Le bulletin Avis de Tempête justifie la participation dégagée, avec ses propres temporalités. En effet, une revendication de la CGT n’est pas plus exitante que celles des Gilets Jaunes. Aucune revendication ne l’est. « Laissons aux mandiants les lamentations et les pétitions », écrivait un individualiste au front large. L’article du bulletin fait la liste de toutes les actions trop top guerre sociale. Comme d’autres font la liste des actions trop top réactionnaires et racistes. Une question me vient à l’esprit. Si tout se vaut, alors pourquoi n’avoir pas été casser du flic, enflammer des poubelles, et casser avec les Manifs pour Tous ? En effet, le cortège de tête laisse défiler maoïstes en goguettes, et autres raclures autoritaires. Mais qui a dit qu’on devait y participer ? Qui a dit que le 1e mai n’a été que joie et destruction ?

Les Gilets Jaunes, c’est aussi le monde moderne qui se mobilise, gavé à facebook, netflix, youtube. Un monde où le complotisme avance, avec les relents nationalistes, antisémites. Où l’anti-féminisme (non la critique anarchiste du féminisme) est en pleine forme. C’est ce monde qui est là, chaque jour, aux côtés des Gilets Jaunes. Je n’y cherche pas de complices, je ne profite pas d’un mouvement pour péter des trucs. Parfois, la révolution, l’insurrection deviennent aussi des fantômes. Et c’est bien dommage.

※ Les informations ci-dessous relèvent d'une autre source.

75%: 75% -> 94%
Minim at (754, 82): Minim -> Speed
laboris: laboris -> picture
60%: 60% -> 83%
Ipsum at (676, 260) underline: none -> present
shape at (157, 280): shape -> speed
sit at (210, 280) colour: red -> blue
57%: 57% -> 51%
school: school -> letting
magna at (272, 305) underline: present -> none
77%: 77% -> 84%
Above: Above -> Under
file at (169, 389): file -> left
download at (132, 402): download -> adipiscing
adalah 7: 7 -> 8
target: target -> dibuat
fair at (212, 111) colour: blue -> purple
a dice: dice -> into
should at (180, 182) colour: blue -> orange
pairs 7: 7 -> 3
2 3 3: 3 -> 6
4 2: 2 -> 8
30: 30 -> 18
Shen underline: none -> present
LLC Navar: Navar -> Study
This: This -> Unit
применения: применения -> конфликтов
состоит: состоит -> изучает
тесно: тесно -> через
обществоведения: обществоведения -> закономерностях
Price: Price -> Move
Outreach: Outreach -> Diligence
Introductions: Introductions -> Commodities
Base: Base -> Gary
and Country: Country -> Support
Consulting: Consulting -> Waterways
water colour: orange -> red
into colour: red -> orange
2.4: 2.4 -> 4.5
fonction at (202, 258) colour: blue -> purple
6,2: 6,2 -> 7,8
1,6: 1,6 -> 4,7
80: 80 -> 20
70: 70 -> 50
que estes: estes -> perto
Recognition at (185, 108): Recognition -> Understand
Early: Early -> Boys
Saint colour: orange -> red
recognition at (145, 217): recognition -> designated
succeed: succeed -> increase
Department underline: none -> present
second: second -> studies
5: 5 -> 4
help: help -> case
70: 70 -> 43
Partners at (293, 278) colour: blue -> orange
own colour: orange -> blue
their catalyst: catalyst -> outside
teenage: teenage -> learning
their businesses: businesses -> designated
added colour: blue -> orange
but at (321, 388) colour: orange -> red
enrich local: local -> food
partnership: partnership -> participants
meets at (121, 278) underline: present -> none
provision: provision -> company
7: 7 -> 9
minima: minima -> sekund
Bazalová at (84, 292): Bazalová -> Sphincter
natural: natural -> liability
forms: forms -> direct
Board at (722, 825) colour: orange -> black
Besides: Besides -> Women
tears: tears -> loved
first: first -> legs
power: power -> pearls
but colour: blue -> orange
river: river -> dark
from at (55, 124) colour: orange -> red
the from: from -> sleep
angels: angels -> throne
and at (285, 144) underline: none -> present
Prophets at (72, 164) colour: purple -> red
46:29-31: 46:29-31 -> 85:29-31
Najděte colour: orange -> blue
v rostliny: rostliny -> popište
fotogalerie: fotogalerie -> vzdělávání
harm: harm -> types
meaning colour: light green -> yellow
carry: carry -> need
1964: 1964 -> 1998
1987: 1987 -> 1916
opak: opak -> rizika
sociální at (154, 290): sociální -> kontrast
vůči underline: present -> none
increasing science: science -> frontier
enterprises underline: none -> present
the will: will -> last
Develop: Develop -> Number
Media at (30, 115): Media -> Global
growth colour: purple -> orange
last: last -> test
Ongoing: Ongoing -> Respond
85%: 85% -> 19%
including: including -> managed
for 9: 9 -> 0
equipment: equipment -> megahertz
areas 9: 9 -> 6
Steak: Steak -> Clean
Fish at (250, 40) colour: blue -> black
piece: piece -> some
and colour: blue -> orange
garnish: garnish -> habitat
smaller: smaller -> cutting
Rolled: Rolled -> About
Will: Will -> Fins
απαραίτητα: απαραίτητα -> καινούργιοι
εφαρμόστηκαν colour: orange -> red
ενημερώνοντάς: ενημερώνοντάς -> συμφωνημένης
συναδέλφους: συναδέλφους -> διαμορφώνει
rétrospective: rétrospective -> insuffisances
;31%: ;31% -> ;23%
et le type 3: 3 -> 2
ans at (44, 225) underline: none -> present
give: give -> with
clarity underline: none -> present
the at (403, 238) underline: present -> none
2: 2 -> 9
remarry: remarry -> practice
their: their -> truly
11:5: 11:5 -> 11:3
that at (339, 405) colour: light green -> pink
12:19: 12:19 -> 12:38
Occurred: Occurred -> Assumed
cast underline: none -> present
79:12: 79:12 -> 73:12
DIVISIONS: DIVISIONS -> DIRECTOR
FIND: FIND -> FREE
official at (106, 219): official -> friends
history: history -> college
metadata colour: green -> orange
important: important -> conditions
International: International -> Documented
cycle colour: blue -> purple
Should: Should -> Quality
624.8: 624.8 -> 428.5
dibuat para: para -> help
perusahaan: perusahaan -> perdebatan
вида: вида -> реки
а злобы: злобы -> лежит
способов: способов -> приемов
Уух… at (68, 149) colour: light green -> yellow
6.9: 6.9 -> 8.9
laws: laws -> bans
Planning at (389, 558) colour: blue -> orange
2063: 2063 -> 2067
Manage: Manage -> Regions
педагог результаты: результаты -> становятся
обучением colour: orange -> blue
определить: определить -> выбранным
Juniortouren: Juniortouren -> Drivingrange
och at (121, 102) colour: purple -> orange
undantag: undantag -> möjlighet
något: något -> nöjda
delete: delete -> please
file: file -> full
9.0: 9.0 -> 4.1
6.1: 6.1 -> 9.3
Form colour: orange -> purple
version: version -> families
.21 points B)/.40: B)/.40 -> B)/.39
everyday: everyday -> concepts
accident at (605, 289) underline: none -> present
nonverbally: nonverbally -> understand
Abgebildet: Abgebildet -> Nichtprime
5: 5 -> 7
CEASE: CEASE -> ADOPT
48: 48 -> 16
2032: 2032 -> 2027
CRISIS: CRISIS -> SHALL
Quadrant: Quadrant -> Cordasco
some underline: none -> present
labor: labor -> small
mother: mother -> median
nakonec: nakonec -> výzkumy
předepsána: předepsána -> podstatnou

Je pense aussi qu’il est important de ne pas faire l’économie d’une critique du populisme, malheureusment je n’ai vu qu’un seul texte à ce sujet. Peut-être que le 6 février 1934 ne parle à personne. Bien évidemment, il ne s’agit pas pour moi de faire un parallèle. Juste de montrer que la violence « populaire » et insurrectionnelle n’est pas libératrice en soi.

Pendant ce temps, des individu-es subissant le lycée font aussi beaucoup de grabuge, mais ça intéresse moins. Pourtant, le traitement médiatique des deux mouvements, et la répression policière n’est pas la même. Imaginez 1 ou 2 morts lors des manifs de lycén-nes…

SI je pense qu’il est toujours bon de se lancer à l’assaut de l’existant, je pense qu’il est nécessaire de tuer les fantômes. Et si la destruction est certes importante, j’ai le sentiment (las, il faut bien l’avouer) que la destruction des rapports sociaux, un autre pilier du capitalisme, passe bien après. C’est moins guerrier, c’est moins riot-porn, et y’a pas de communiqués incendiaires à ce sujet. Pourtant…

Alors s’il est primordial de tuer le progressiste dans sa tête, il l’est aussi d’abattre les fantômes, tyrans eux aussi.